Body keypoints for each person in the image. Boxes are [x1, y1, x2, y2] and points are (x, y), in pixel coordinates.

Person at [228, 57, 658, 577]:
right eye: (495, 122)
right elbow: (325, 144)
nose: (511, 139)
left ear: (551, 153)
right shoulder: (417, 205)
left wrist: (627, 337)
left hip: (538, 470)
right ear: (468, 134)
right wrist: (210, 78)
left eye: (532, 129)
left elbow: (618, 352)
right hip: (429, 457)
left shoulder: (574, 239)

* * *

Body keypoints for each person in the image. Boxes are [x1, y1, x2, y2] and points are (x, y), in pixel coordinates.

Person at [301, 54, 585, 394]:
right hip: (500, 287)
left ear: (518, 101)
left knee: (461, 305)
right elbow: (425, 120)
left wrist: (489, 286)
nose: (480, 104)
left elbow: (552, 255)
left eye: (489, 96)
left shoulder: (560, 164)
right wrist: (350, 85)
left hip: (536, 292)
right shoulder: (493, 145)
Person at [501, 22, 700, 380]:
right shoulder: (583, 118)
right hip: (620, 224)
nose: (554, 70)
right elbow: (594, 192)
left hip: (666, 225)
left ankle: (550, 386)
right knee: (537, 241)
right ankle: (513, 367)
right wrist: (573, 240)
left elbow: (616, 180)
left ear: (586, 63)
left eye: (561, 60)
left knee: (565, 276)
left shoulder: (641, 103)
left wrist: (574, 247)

What needs to be done: The entries above hold a line with "right wrist: (573, 240)" and a later line with "left wrist: (574, 247)". Write out exactly those lines and all lines between, nothing more.

Task solution:
right wrist: (573, 240)
left elbow: (616, 180)
left ear: (586, 63)
left eye: (561, 60)
left knee: (565, 276)
left shoulder: (641, 103)
left wrist: (574, 247)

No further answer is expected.